Switch each "zapatos" to "calzado" and write out the text of all the data again, with everything else unchanged. Leave out the pictures.
(Given records)
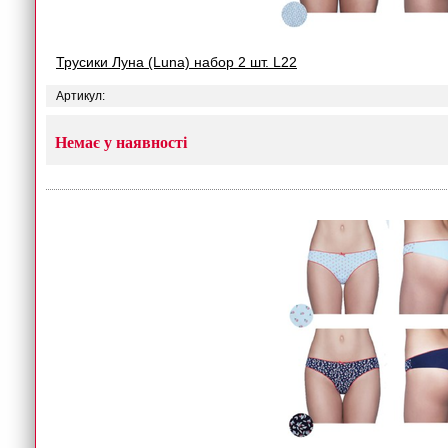
Трусики Луна (Luna) набор 2 шт. L22
Артикул:
Немає у наявності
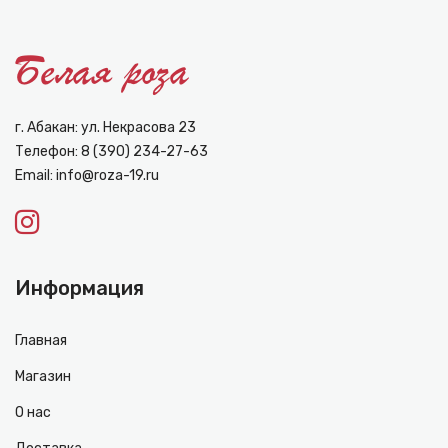
г. Абакан: ул. Некрасова 23
Телефон:
8 (390) 234-27-63
Email:
info@roza-19.ru
Информация
Главная
Магазин
О нас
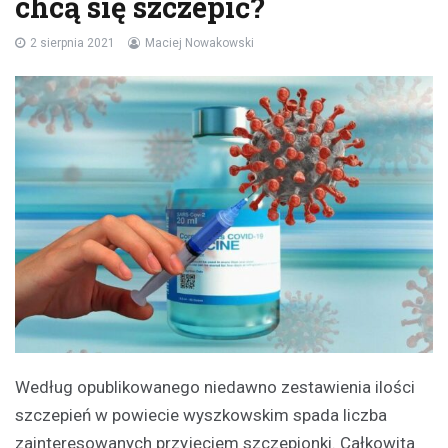
chcą się szczepić?
2 sierpnia 2021
Maciej Nowakowski
Według opublikowanego niedawno zestawienia ilości
szczepień w powiecie wyszkowskim spada liczba
zainteresowanych przyjęciem szczepionki. Całkowita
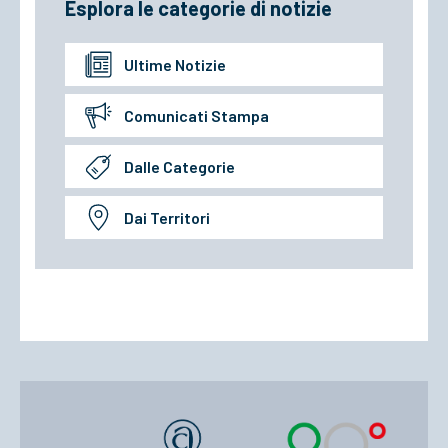
Esplora le categorie di notizie
Ultime Notizie
Comunicati Stampa
Dalle Categorie
Dai Territori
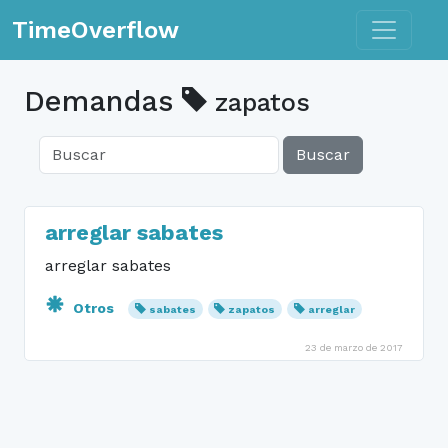
Toggle n
TimeOverflow
Demandas
zapatos
Buscar
arreglar sabates
arreglar sabates
Otros
sabates
zapatos
arreglar
23 de marzo de 2017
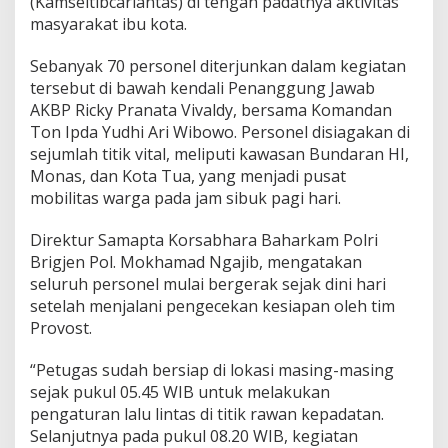
(Kamseltibcarlantas) di tengah padatnya aktivitas
w
a
masyarakat ibu kota.
l
L
Sebanyak 70 personel diterjunkan dalam kegiatan
a
tersebut di bawah kendali Penanggung Jawab
l
AKBP Ricky Pranata Vivaldy, bersama Komandan
u
L
Ton Ipda Yudhi Ari Wibowo. Personel disiagakan di
i
sejumlah titik vital, meliputi kawasan Bundaran HI,
n
Monas, dan Kota Tua, yang menjadi pusat
t
mobilitas warga pada jam sibuk pagi hari.
a
s
J
Direktur Samapta Korsabhara Baharkam Polri
a
Brigjen Pol. Mokhamad Ngajib, mengatakan
k
seluruh personel mulai bergerak sejak dini hari
a
setelah menjalani pengecekan kesiapan oleh tim
r
Provost.
t
a
,
“Petugas sudah bersiap di lokasi masing-masing
S
sejak pukul 05.45 WIB untuk melakukan
t
pengaturan lalu lintas di titik rawan kepadatan.
r
Selanjutnya pada pukul 08.20 WIB, kegiatan
o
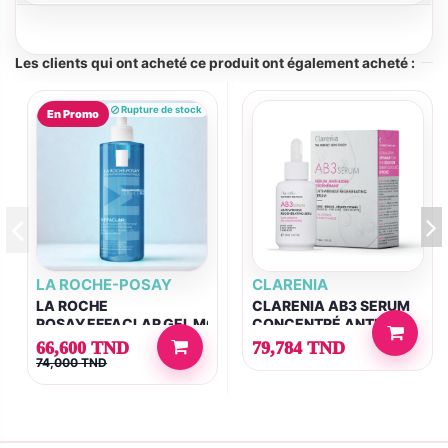
Les clients qui ont acheté ce produit ont également acheté :
Rupture de stock
En Promo
LA ROCHE-POSAY
CLARENIA
LA ROCHE
CLARENIA AB3 SERUM
POSAY EFFACLAR GEL MOUSSANT PURIFIANT 400 ML
CONCENTRÉ ANTI-
RIDES RÉGÉNÉRANT
66,600 TND
79,784 TND
74,000 TND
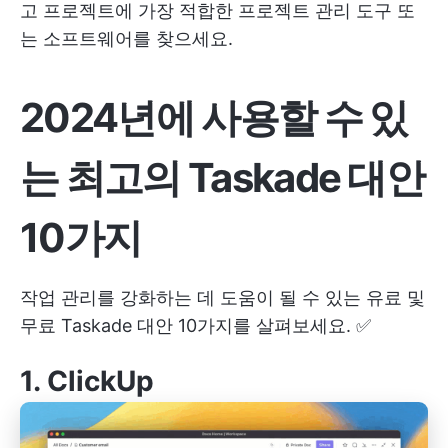
고 프로젝트에 가장 적합한 프로젝트 관리 도구 또
는 소프트웨어를 찾으세요.
2024년에 사용할 수 있
는 최고의 Taskade 대안
10가지
작업 관리를 강화하는 데 도움이 될 수 있는 유료 및
무료 Taskade 대안 10가지를 살펴보세요. ✅
1.
ClickUp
(End Given records)
• Solution to the problem
Трусики Луна (Luna) набор 2 шт. L22
Артикул:
Немає у наявності
г. Абакан: ул. Некрасова 23
Телефон:
8 (390) 234-27-63
Email:
info@roza-19.ru
Информация
Главная
Магазин
О нас
chcą się szczepić?
2 sierpnia 2021
Maciej Nowakowski
Według opublikowanego niedawno zestawienia ilości
szczepień w powiecie wyszkowskim spada liczba
zainteresowanych przyjęciem szczepionki. Całkowita
Esplora le categorie di notizie
Ultime Notizie
Comunicati Stampa
Dalle Categorie
Dai Territori
Toggle n
TimeOverflow
Demandas
calzado
Buscar
arreglar sabates
arreglar sabates
Otros
sabates
calzado
arreglar
23 de marzo de 2017
(Kamseltibcarlantas) di tengah padatnya aktivitas
w
a
masyarakat ibu kota.
l
L
Sebanyak 70 personel diterjunkan dalam kegiatan
a
tersebut di bawah kendali Penanggung Jawab
l
AKBP Ricky Pranata Vivaldy, bersama Komandan
u
L
Ton Ipda Yudhi Ari Wibowo. Personel disiagakan di
i
sejumlah titik vital, meliputi kawasan Bundaran HI,
n
Monas, dan Kota Tua, yang menjadi pusat
t
mobilitas warga pada jam sibuk pagi hari.
a
s
J
Direktur Samapta Korsabhara Baharkam Polri
a
Brigjen Pol. Mokhamad Ngajib, mengatakan
k
seluruh personel mulai bergerak sejak dini hari
a
setelah menjalani pengecekan kesiapan oleh tim
r
Provost.
t
a
,
“Petugas sudah bersiap di lokasi masing-masing
S
sejak pukul 05.45 WIB untuk melakukan
t
pengaturan lalu lintas di titik rawan kepadatan.
r
Selanjutnya pada pukul 08.20 WIB, kegiatan
o
Les clients qui ont acheté ce produit ont également acheté :
Rupture de stock
En Promo
LA ROCHE-POSAY
CLARENIA
LA ROCHE
CLARENIA AB3 SERUM
POSAY EFFACLAR GEL MOUSSANT PURIFIANT 400 ML
CONCENTRÉ ANTI-
RIDES RÉGÉNÉRANT
66,600 TND
79,784 TND
74,000 TND
고 프로젝트에 가장 적합한 프로젝트 관리 도구 또
는 소프트웨어를 찾으세요.
2024년에 사용할 수 있
는 최고의 Taskade 대안
10가지
작업 관리를 강화하는 데 도움이 될 수 있는 유료 및
무료 Taskade 대안 10가지를 살펴보세요. ✅
1.
ClickUp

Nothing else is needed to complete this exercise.